PROBLEMS TO WORK ON —
1) Give every number written in digits in the Pearl River flooding passage, in the order it appears.
2) In the Pearl River flooding passage, reproduce word for word the text starting with "Last week, thousands" and going on through "weekend. Get ready!".

PASSAGE —
+++
JACKSON — “Life is what happens to you when you are busy making other plans.”
Those are the last lines of the last song on the last album John Lennon ever produced. Its title was “Beautiful Child.” It was a sweet song about how much joy he was going to experience watching his beautiful son grow up. Lennon’s eerie prophecy still sends a chill down my spine.
Last week, thousands of residents of North Jackson experienced a big dose of life while they were busy making other plans. Heavy rains stalled over the Pearl River basin north of Jackson, dumping 5 or 6 inches into an already maxed-out Pearl River.
On Thursday (Feb. 13), Reservoir officials issued a dire warning: The reservoir would soon be full, requiring even more water to be released from the spillway. A 38-foot flood was on its way by the weekend. Get ready!
+++
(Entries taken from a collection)
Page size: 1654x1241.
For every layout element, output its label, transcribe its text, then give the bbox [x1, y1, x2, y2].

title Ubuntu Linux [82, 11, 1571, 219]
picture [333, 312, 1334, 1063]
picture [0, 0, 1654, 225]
+++
RESPONSES TO THE TASKS —
1) 5, 6, 13, 38

2)
Last week, thousands of residents of North Jackson experienced a big dose of life while they were busy making other plans. Heavy rains stalled over the Pearl River basin north of Jackson, dumping 5 or 6 inches into an already maxed-out Pearl River.
On Thursday (Feb. 13), Reservoir officials issued a dire warning: The reservoir would soon be full, requiring even more water to be released from the spillway. A 38-foot flood was on its way by the weekend. Get ready!